Entries taken from a collection:
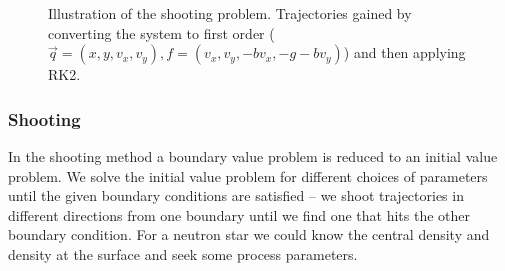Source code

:\begin{figure}[!htb]
  \centering
  \hfill
  \caption{Illustration of the shooting problem. Trajectories gained by converting the system to first order ($\vec{q} = (x,y,v_x,v_y), f = (v_x,v_y,-bv_x,-g-bv_y)$) and then applying RK2.}
  \label{fig:shooting_problem}
\end{figure}
  
\subsubsection{Shooting}
In the shooting method a boundary value problem is reduced to an initial value problem. We solve the initial value problem 
for different choices of parameters 
until the given boundary conditions 
are satisfied – \textcolor{blue1}{we shoot trajectories in different directions from one boundary until we find one that hits the other boundary condition}.
For a neutron star we could know the central density and density at the surface and seek some process parameters.

\pagebreak
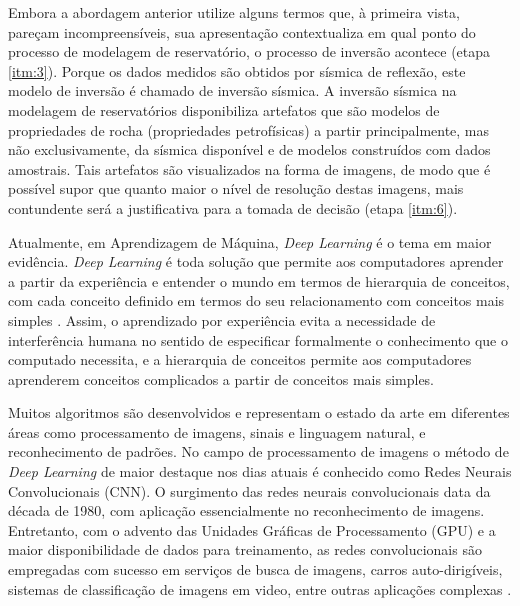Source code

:Embora a abordagem anterior utilize alguns termos que, à primeira vista, pareçam incompreensíveis,
sua apresentação contextualiza em qual ponto do processo de modelagem de
reservatório, o processo de inversão acontece (etapa \ref{itm:3}).
Porque os dados medidos são obtidos por sísmica de reflexão,
este modelo de inversão é chamado de inversão sísmica. A inversão sísmica na
modelagem de reservatórios disponibiliza artefatos que são modelos de propriedades de rocha
(propriedades petrofísicas) a partir principalmente, mas não exclusivamente,
da sísmica disponível e de modelos construídos com dados amostrais. Tais artefatos
são visualizados na forma de imagens, de modo que é possível supor que quanto maior
o nível de resolução destas imagens, mais contundente será a justificativa para a tomada de decisão
(etapa \ref{itm:6}).

Atualmente, em Aprendizagem de Máquina, \textit{Deep Learning} é o tema em
maior evidência. \textit{Deep Learning} é toda solução que permite aos
computadores aprender a partir da experiência e entender o mundo em
termos de hierarquia de conceitos, com cada conceito definido em termos
do seu relacionamento com conceitos mais simples \cite{Gdfl16}.
Assim, o aprendizado por experiência evita a necessidade de interferência
humana no sentido de especificar formalmente o conhecimento que o computado necessita,
e a hierarquia de conceitos permite aos computadores aprenderem
conceitos complicados a partir de conceitos mais simples.

Muitos algoritmos são desenvolvidos e representam
o estado da arte em diferentes áreas como processamento de imagens, 
sinais e linguagem natural, e reconhecimento de padrões. No campo de
processamento de imagens o método de \textit{Deep Learning} de
maior destaque nos dias atuais é conhecido
como Redes Neurais Convolucionais (CNN). O surgimento das redes neurais convolucionais
data da década de 1980, com aplicação essencialmente no reconhecimento de imagens.
Entretanto, com o advento das Unidades Gráficas de Processamento (GPU) e a maior
disponibilidade de dados para treinamento, as redes convolucionais
são empregadas com sucesso em serviços de busca de imagens, carros auto-dirigíveis,
sistemas de classificação de imagens em video, entre outras aplicações complexas \cite[p. 50]{Buduma15}.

Exercise:
When you reach the line holding "como Redes Neurais" in the records above, begin reproducing exactly, stop after the line holding "são empregadas com", and output nothing else.

Exercise solution:
como Redes Neurais Convolucionais (CNN). O surgimento das redes neurais convolucionais
data da década de 1980, com aplicação essencialmente no reconhecimento de imagens.
Entretanto, com o advento das Unidades Gráficas de Processamento (GPU) e a maior
disponibilidade de dados para treinamento, as redes convolucionais
são empregadas com sucesso em serviços de busca de imagens, carros auto-dirigíveis,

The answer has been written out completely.